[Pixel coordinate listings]
== == ==
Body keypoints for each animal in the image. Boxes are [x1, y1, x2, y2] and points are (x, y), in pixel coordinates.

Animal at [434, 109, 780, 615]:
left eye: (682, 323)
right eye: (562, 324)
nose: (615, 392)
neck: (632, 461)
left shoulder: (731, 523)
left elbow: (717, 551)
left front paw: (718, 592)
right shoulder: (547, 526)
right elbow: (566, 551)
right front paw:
== == ==
◆ PROBLEM STATEMENT ◆
Every record, from the first to the last, should be transcribed exactly.

◆ RESPONSE TO THE TASK ◆
Body keypoints for each animal in the image. Boxes are [x1, y1, x2, y2] and points are (x, y), in pixel coordinates.

Animal at [434, 109, 780, 615]:
left eye: (682, 323)
right eye: (562, 324)
nose: (615, 392)
neck: (632, 461)
left shoulder: (731, 523)
left elbow: (717, 551)
left front paw: (718, 592)
right shoulder: (547, 526)
right elbow: (566, 551)
right front paw:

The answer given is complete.